I'm trying to find a SSR to plug into a RS-232 that provides 12Vdc.
From what I could find on RS-232 drivers, the cheap ones with ICs have a max of 10mA.
I was looking at the SSL1D101JD, but I'd really like if someone in the know could confirm that at 12Vdc it will only draw 4mA:

1680788907556.png


Long story short, it's to use with a Toshiba T1000 UPS and monitor a low-battery alarm.
They say not to use the RS-232 for remote contacts (because they sell a 3-400$ module to do that) but connecting a 12V 10mA relay works perfectly with pin 9 and 8 here:

1680789142234.png


Pin 9 (12Vdc) → A1 → A2 → Pin 8 (low batt).
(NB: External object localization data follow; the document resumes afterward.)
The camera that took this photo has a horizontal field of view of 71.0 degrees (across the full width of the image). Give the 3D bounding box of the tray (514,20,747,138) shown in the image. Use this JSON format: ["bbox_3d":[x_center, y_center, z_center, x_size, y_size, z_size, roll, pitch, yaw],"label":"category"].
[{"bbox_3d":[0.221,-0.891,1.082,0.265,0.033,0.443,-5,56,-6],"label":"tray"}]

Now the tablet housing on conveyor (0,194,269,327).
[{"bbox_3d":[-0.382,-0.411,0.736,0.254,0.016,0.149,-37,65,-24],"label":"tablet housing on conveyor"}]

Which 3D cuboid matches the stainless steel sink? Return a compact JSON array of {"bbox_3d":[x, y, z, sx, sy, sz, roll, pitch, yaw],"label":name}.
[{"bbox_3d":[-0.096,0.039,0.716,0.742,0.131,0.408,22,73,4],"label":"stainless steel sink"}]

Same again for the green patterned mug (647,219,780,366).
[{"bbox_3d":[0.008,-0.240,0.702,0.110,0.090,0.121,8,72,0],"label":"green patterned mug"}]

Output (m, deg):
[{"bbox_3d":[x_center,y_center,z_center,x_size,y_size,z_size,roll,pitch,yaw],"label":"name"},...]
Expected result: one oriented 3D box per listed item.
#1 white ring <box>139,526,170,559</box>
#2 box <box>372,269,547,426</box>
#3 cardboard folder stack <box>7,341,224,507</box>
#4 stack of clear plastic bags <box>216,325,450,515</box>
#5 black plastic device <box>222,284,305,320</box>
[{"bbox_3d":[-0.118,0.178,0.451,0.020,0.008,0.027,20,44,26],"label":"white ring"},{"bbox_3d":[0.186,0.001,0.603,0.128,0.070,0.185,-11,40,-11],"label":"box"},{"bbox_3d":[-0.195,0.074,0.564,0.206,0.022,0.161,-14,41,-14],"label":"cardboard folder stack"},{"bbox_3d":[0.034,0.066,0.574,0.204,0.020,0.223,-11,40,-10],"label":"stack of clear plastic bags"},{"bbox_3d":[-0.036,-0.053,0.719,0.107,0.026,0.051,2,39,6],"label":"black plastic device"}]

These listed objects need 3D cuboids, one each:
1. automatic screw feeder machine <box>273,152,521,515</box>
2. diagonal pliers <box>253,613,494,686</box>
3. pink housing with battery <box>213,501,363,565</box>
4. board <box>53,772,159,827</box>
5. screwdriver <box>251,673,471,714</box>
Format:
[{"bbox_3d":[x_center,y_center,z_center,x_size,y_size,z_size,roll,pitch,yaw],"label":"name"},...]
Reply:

When the low batt occurs, pin 8 becomes linked to pin 5 (with a certain resistance though, I don't know why and if it matters... 128 Ohm between pin 8 et 5).
Anyway, the 12V 10mA relay works, but I don't want to burn anything in the long run so I'm really trying to find a solution under 10mA.

Thank you so much for your help !
 
It has an input resistance of 1250 ohms, so with 12V, that'll pull pretty close to 10mA.
You could add an external resistor, just make sure you end up with > 3V across the control input and at least 4mA.
 
It should be fine.

I'd read the Not "Dry contact purposes" etc. as a warning that the outputs cannot be interconnected with any other powered equipment.

(A "dry contact" is such as a set of relay contacts that have no electrical connections, so can be used to switch external power & signas).

Running the SSR LED between it's own 12V and signal pin is fine, that's using it as intended.
 
Running the SSR LED between it's own 12V and signal pin is fine, that's using it as intended.
Isn't that doing exactly what it tells you not to do (use external power)?

The RS232 connector has a 12VDC output... why wouldn't you use that to power the SSR LED along with the Low Battery Output?
 
cpc1017 i use a lot , it is activated with 1ma in its led so a 10kohm resistor in series will fully activate it

dependict what and how you want to activate a simple PC817 could also work but almost certain will need to drive a transistor in its output
 
The SSR input impedance is 1250Ω and the input SSR diode voltage is likely about 1.2V for the usual IR control input LED, so the input current at 12V would be about (12V - 1.2V) / 1.25k = 8.64mA.

If you wanted to lower than some (to say 5mA) you could add a 909Ω resistor in series with the input.
 
I think perhaps I misunderstood what you meant when you said "Running the SSR LED between it's own 12V and signal pin is fine", taking the "it's own 12V" to mean using something other than the 12V available on pin 9 of the RS232 interface connector.

My bad.
 
Why RS-232? and not just a logic level, LED and piezo alarm.